§ **YOUR OBJECTIVE**
Which lines in the entries below contain the word "Added"? Gather each of them and copy it out in full.

[Opening DATA FOR THE TASK section]

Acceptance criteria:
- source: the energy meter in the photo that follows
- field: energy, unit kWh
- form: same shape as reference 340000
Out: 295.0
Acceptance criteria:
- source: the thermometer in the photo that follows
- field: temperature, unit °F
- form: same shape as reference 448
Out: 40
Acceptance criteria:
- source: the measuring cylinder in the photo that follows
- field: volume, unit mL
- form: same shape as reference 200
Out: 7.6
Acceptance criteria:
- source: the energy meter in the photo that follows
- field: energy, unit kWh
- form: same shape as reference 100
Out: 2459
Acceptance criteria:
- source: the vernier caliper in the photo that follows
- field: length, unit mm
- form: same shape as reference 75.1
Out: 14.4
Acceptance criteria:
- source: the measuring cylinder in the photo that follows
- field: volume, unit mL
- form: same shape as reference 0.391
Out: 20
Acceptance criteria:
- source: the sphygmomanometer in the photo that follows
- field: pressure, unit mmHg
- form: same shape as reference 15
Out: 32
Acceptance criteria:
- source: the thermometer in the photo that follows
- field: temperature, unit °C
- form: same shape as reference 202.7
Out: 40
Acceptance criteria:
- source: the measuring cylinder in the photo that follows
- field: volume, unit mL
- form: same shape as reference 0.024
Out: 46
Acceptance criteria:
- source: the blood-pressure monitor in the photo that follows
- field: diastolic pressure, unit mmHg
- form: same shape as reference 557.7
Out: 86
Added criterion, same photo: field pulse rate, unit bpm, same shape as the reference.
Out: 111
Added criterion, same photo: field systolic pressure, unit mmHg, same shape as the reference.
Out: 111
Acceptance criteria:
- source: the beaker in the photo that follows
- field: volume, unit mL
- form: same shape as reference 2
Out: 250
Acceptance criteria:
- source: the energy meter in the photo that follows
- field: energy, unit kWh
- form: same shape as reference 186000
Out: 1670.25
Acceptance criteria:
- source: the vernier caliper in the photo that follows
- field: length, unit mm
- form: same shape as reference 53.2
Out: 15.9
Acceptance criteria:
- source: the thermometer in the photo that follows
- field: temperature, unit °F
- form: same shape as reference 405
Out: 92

[Closing DATA FOR THE TASK section]

§ **EXERCISE OUTPUT**
Added criterion, same photo: field pulse rate, unit bpm, same shape as the reference.
Added criterion, same photo: field systolic pressure, unit mmHg, same shape as the reference.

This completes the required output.